En cette année du centenaire de la mort d’Auguste Rodin (12/11/1840 – 17/11/1917), Jacques Doillon livre un film qui célèbre certes le génie du sculpteur, mais qui s’avère être moins une évocation de la vie de Rodin qu’une tentative – réussie – de capter le geste de l’artiste.
En 2015, Bruno Dumont réalisait Camille Claudel 1915, sur les dernières années de la vie de l’artiste, son enfermement et cette folie dans laquelle elle s’est consumée. Deux ans après, le couple Rodin-Claudel continue, plus que jamais et près d’un siècle après leur mort respective, d’inspirer les cinéastes.
Jacques Doillon s’intéresse aux années fastes de Rodin (Vincent Lindon). Nous sommes en 1880 et le sculpteur reçoit sa première commande de l’Etat, après 40 ans de carrière. Dans son atelier, Rodin travaille ainsi à la réalisation de La Porte de l’Enfer. La jeune Camille Claudel (Izia Higelin) l’assiste. Elle est joyeuse, séduisante et, surtout, la plus douée des élèves que Rodin ait jamais eu. Ils seront amants pendant près de dix ans, et c’est souvent ce que la culture populaire à retenu de la vie de Rodin, au delà de son Penseur.

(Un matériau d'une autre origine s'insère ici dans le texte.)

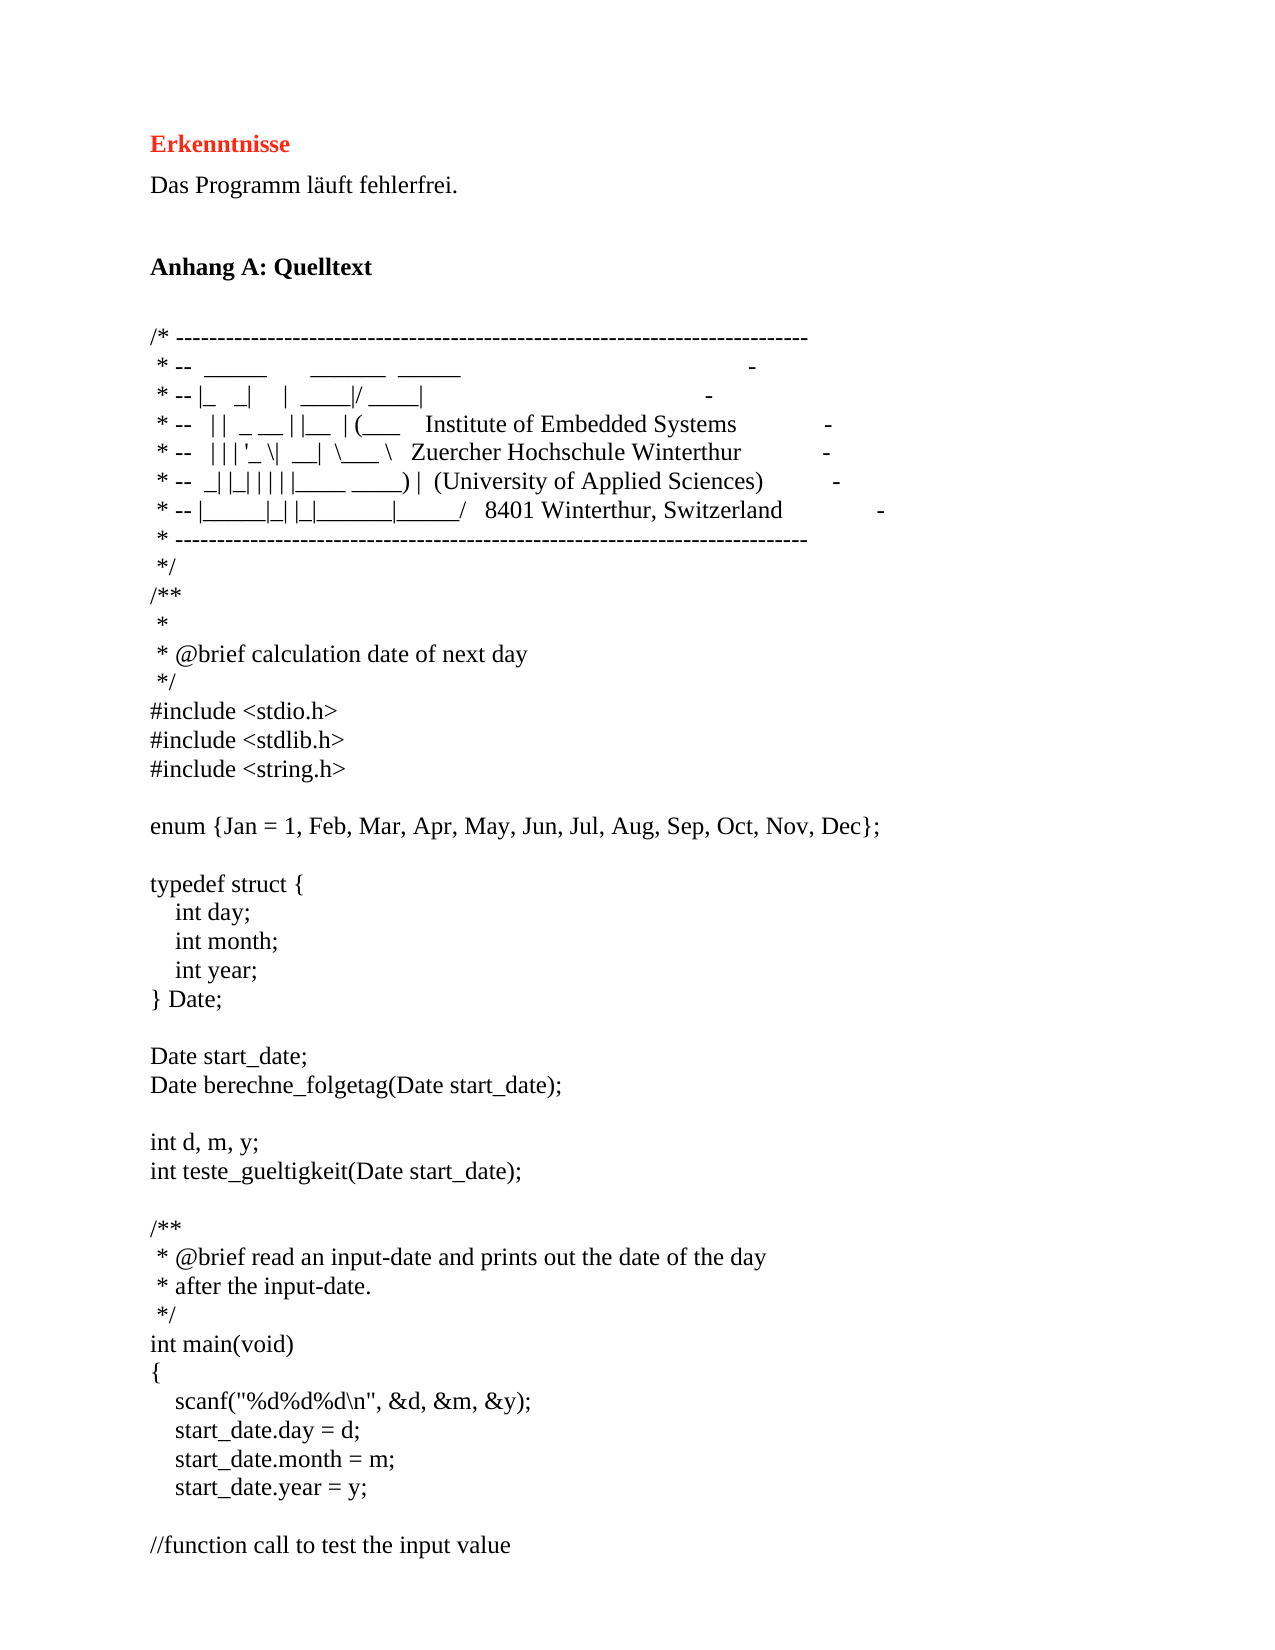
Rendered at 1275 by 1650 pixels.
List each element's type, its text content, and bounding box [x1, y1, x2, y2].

text * -- _| |_| | | | |____ ____) | (University of Applied Sciences) - [150, 466, 1125, 495]
text int main(void) [150, 1329, 1125, 1357]
text enum {Jan = 1, Feb, Mar, Apr, May, Jun, Jul, Aug, Sep, Oct, Nov, Dec}; [150, 811, 1125, 840]
text start_date.day = d; [150, 1415, 1125, 1444]
text * -- |_ _| | ____|/ ____| - [150, 380, 1125, 409]
text //function call to test the input value [150, 1530, 1125, 1559]
text int d, m, y; [150, 1127, 1125, 1156]
text * @brief calculation date of next day [150, 639, 1125, 667]
text start_date.month = m; [150, 1444, 1125, 1472]
text start_date.year = y; [150, 1472, 1125, 1501]
text */ [150, 667, 1125, 696]
text scanf("%d%d%d\n", &d, &m, &y); [150, 1386, 1125, 1415]
text /** [150, 581, 1125, 610]
text */ [150, 1300, 1125, 1329]
text /* ---------------------------------------------------------------------------- [150, 322, 1125, 351]
text * -- | | | '_ \| __| \___ \ Zuercher Hochschule Winterthur - [150, 437, 1125, 466]
text */ [150, 552, 1125, 581]
text typedef struct { [150, 869, 1125, 897]
text Anhang A: Quelltext [150, 252, 1125, 281]
text } Date; [150, 984, 1125, 1012]
text int day; [150, 897, 1125, 926]
text * -- _____ ______ _____ - [150, 351, 1125, 380]
text int month; [150, 926, 1125, 955]
text Date start_date; [150, 1041, 1125, 1070]
text * -- | | _ __ | |__ | (___ Institute of Embedded Systems - [150, 409, 1125, 437]
text Das Programm läuft fehlerfrei. [150, 170, 1125, 199]
text * ---------------------------------------------------------------------------- [150, 524, 1125, 552]
text Date berechne_folgetag(Date start_date); [150, 1070, 1125, 1099]
text int teste_gueltigkeit(Date start_date); [150, 1156, 1125, 1185]
text * -- |_____|_| |_|______|_____/ 8401 Winterthur, Switzerland - [150, 495, 1125, 524]
text * @brief read an input-date and prints out the date of the day [150, 1242, 1125, 1271]
text int year; [150, 955, 1125, 984]
text #include <stdlib.h> [150, 725, 1125, 754]
text Erkenntnisse [150, 129, 1125, 157]
text #include <string.h> [150, 754, 1125, 782]
text /** [150, 1214, 1125, 1242]
text * [150, 610, 1125, 639]
text { [150, 1357, 1125, 1386]
text * after the input-date. [150, 1271, 1125, 1300]
text #include <stdio.h> [150, 696, 1125, 725]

Si la relation entre Camille Claudel et Auguste Rodin constitue le premier fil rouge du film de Doillon, le cinéaste focalise cependant moins son intérêt sur l’intimité de leur relation que sur l’acte de création en lui même. Doillon cherche avant tout à capter le geste de l’artiste et il a trouvé pour cela un Vincent Lindon magistral, habité et puissant, impressionnant et magnétique. Ce Rodin là est un artiste total augmenté d’un visionnaire.
Le film fonctionne d’abord parce que Vincent Lindon incarne littéralement Rodin. L’acteur dévore tout l’espace, cannibalise les personnages qui l’entoure. Seule résiste Camille Claudel, parce qu’elle fait corps avec lui, jusque dans son lit certes, mais également dans le geste artistique.
Pourtant, elle aussi va souffrir de l’ombre tutélaire de Rodin. A travers Rodin, c’est une traversée du Grand siècle à laquelle on assiste. Le sculpteur travaille sur les bustes de ses plus illustres contemporains, et va pour cela à leur rencontre. A chaque fois, qu’il s’agissent de Victor Hugo ou Honoré de Balzac, de Paul Cezanne ou de Claude Monet ou bien encore de Rainer Maria Rilke, Rodin reçoit d’une façon ou d’une autre les preuves d’admiration de ses grands hommes.
La création de la statue de Balzac lui attire cependant une certaine opprobre. C’est l’autre fil rouge du film, un travail de longue haleine qui prend doucement forme. On assiste à l’acte de création dans ce qu’il a de plus fort, c’est à dire dans ses tâtonnements qui effraient les gardiens du temple, dans ses recherches, et jusqu’à son accomplissement.
Le film se déroule essentiellement dans les ateliers de Rodin. On y découvre la passion et la concentration d’un artiste qui ne se laisse pas corrompre par les louanges qu’on lui porte. Rodin est ainsi, terre-à-terre, les pieds même très solidement ancré dans le sol, totalement accaparé par son art, quand bien même les femmes sont sa source de distraction et ce, au grand dam de Rose son épouse.
Camille Claudel s’écarte elle d’elle même de la vie de Rodin. Elle ne supporte pas le manque de reconnaissance en son propre travail. Elle souffre de voir son Rodin attirer toute la lumière sur lui, et elle de devoir rester dans son ombre, dévaluée, et critiquée. Rodin est le premier à reconnaître la flagrance de cette injustice, mais il ne peut rien faire pour enrayer la chute de cette maîtresse qu’il aura toujours aimé.
Doillon offre un portrait au plus près de la figure de Rodin, dans une recherche de la captation du geste de l’artiste. Le cinéaste n’a pas voulu un film romanesque. Au contraire, il tend plutôt à rendre à Rodin toute sa stature et toute sa droiture, et on est plutôt d’avis ici qu’il y parvient parfaitement. Ce Rodin est grand, et Vincent Lindon, si puissant dans son incarnation, n’y est pas rien non plus.